Artista gráfico produziu imagens para álbuns de Chico Buarque, Paulinho da Viola, Martinho da Vila e Elis Regina, entre outros

Morreu nesta terça-feira (29), aos 76 anos, o artista gráfico Elifas Andreato. Autor de algumas das capas de discos mais famosas da música brasileira, ele não resistiu a complicações após um infarto sofrido dias atrás.

Nascido em Rolândia (PR) em 22 de janeiro de 1946, Andreato mudou-se para São Paulo em 1960. No início de sua vida adulta, começou a trabalhar como torneiro mecânico em uma fábrica, assumindo também a função de produzir charges com conteúdo sindical para uma publicação da empresa.

Não muito tempo depois, começou a trabalhar em agências de publicidade e nas revistas da Editora Abril. Já nas décadas de 1970 e 1980, consagrou-se em definitvo ao conceber capas para álbuns famosos da música brasileira, como:

  • “Nervos de Aço” (1973), de Paulinho da Viola;
  • “Arca de Noé” (1980), de Vinícius de Moraes;
  • “Ópera do Malandro” (1979) e “Almanaque” (1981), de Chico Buarque;
  • “Luz das Estrelas” (1985), de Elis Regina;
  • “A Rosa do Povo” (1977), de Martinho da Vila;
  • e “O Sorriso Ao Pé da Escada” (1983), de Jessé.

Além disso, criou cartazes para eventos artísticos, cenários para teatro e capas de livros. Entre elas, estão:

  • “O Pirotécnico Zacarias” (1974), de Murilo Rubião;
  • “A Morte de D. J. em Paris” (1975), de Roberto Drummond;
  • e “A Legião Estrangeira”, de Clarice Lispector (1925-1977).

De acordo com a Enciclopédia Itaú Cultural, “a linguagem visual de Elifas Andreato caracteriza-se pela representação figurativa de tipos brasileiros e expressão da cultura popular nacional”. Algumas de suas maiores influências foram Cândido Portinari e Di Cavalcanti.

“O estilo figurativo de Andreato caracteriza-se pela representação hiper-realista da figura humana com forte carga emotiva. Os personagens ganham novos significados, revelados em cores, texturas e elementos simbólicos.

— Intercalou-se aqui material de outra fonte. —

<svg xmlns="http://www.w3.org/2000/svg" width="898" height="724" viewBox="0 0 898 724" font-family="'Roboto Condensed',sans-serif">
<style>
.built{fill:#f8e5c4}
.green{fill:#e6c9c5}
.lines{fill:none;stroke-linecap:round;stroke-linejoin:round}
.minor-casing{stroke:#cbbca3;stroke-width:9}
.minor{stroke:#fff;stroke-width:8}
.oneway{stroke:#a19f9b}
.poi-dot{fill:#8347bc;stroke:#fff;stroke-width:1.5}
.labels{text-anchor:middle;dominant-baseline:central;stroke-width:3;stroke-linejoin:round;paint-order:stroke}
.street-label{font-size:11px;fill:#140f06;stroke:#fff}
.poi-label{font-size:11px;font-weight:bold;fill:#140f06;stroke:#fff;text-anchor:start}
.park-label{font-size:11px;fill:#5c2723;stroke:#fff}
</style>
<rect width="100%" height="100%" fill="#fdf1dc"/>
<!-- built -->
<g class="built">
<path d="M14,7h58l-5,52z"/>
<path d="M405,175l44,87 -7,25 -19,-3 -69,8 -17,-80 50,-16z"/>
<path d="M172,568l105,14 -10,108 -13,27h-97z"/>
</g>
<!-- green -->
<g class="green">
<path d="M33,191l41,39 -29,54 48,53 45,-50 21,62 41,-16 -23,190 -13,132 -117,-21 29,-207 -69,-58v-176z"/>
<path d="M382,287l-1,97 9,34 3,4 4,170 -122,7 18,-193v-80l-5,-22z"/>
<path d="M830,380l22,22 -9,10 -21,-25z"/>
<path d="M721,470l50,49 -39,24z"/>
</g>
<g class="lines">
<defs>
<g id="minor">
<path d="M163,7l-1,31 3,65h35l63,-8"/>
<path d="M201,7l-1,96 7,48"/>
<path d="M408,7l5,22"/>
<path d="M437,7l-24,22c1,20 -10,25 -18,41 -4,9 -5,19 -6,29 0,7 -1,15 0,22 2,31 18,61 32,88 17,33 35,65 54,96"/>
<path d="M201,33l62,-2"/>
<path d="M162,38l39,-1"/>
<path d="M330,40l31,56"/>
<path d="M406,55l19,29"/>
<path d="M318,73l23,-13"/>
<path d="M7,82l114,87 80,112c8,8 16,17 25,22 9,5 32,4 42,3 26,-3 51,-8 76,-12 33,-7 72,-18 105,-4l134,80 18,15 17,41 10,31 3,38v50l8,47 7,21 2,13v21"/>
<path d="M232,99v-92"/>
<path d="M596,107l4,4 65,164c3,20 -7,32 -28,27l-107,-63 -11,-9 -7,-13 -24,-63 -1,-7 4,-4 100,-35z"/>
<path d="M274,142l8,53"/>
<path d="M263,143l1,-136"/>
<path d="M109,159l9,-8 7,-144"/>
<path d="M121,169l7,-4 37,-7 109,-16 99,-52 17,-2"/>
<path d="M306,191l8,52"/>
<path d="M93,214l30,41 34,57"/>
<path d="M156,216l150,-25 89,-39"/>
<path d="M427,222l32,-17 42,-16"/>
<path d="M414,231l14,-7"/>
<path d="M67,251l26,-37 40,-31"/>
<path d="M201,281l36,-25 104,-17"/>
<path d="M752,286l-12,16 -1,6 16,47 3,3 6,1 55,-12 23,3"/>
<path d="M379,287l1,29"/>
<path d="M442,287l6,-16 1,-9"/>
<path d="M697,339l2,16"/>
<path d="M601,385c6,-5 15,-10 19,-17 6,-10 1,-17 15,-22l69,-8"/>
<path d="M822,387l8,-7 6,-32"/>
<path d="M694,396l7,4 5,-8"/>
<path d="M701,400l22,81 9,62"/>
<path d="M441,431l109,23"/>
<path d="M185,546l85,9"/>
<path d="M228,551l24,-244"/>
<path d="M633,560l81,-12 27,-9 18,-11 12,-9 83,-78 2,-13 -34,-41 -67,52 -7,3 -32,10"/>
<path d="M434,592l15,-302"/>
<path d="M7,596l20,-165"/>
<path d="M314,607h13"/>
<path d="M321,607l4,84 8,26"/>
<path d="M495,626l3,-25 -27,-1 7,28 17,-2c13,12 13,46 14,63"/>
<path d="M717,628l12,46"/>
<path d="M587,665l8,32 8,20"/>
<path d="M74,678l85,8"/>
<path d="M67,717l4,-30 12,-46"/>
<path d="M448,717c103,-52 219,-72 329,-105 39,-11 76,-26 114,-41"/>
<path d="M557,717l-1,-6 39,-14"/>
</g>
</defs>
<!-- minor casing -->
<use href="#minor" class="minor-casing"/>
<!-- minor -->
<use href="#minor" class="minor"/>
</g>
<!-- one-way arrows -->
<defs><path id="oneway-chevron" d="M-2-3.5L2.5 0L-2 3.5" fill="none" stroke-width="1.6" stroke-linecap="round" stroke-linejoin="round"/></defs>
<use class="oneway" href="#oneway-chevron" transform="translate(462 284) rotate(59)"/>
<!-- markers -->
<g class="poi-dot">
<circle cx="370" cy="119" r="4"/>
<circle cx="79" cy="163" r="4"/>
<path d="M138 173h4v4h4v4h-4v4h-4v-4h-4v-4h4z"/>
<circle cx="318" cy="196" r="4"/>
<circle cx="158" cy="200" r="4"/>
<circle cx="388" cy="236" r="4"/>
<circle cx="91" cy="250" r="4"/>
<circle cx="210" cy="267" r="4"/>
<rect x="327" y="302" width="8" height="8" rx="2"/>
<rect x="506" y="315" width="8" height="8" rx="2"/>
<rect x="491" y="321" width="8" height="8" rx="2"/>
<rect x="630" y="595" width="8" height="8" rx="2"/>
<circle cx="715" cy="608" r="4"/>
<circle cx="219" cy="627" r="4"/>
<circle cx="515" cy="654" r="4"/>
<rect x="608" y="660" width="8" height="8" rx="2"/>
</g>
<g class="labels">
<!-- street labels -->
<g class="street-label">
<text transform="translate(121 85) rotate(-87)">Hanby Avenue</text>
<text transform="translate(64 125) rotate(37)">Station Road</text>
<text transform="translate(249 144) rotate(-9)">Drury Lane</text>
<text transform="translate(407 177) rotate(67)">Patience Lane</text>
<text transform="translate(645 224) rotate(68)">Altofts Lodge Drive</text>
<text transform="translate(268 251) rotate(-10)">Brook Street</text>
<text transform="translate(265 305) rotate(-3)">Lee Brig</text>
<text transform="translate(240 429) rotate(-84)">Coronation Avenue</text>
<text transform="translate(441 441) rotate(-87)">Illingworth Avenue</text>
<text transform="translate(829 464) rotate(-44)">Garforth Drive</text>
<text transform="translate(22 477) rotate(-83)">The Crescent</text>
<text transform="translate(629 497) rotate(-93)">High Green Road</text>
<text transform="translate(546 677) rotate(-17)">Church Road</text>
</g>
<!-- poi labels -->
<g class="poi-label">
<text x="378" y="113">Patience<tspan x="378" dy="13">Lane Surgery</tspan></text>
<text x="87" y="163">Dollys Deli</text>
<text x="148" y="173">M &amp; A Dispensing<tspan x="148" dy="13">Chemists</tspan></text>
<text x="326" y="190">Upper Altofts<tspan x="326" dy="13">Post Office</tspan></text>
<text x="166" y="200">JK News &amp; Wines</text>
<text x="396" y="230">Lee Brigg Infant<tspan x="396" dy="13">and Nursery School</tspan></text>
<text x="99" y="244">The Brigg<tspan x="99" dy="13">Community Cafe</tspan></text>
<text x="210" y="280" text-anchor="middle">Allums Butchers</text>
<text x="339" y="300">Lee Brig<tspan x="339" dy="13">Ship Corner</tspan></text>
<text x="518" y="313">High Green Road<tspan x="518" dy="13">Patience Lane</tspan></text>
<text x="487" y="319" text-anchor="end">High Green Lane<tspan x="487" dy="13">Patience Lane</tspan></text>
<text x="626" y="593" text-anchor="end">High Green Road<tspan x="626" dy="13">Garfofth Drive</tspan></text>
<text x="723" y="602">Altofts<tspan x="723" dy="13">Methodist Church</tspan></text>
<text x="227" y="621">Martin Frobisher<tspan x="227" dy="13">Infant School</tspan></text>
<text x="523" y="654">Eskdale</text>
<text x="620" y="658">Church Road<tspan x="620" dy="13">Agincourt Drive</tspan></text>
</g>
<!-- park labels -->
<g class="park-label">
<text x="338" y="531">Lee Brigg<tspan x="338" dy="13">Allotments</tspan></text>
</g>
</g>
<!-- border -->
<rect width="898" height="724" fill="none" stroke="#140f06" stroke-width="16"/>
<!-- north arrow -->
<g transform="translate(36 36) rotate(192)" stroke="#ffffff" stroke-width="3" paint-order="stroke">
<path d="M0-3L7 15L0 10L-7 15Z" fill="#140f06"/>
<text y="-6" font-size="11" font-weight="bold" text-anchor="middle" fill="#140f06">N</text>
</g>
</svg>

Nas capas de discos que produz, é recorrente o uso do retrato, no qual o designer enfatiza o universo emocional do músico. Na capa do disco ‘Nervos de Aço’ (1973), por exemplo, Paulinho da Viola é retratado com um buquê de flores na mão e chora lágrimas densas.”

Um dos últimos trabalhos assinados por Elifas Andreato foi a capa do álbum “A Arte de Viver”, lançado por Toquinho em 2020.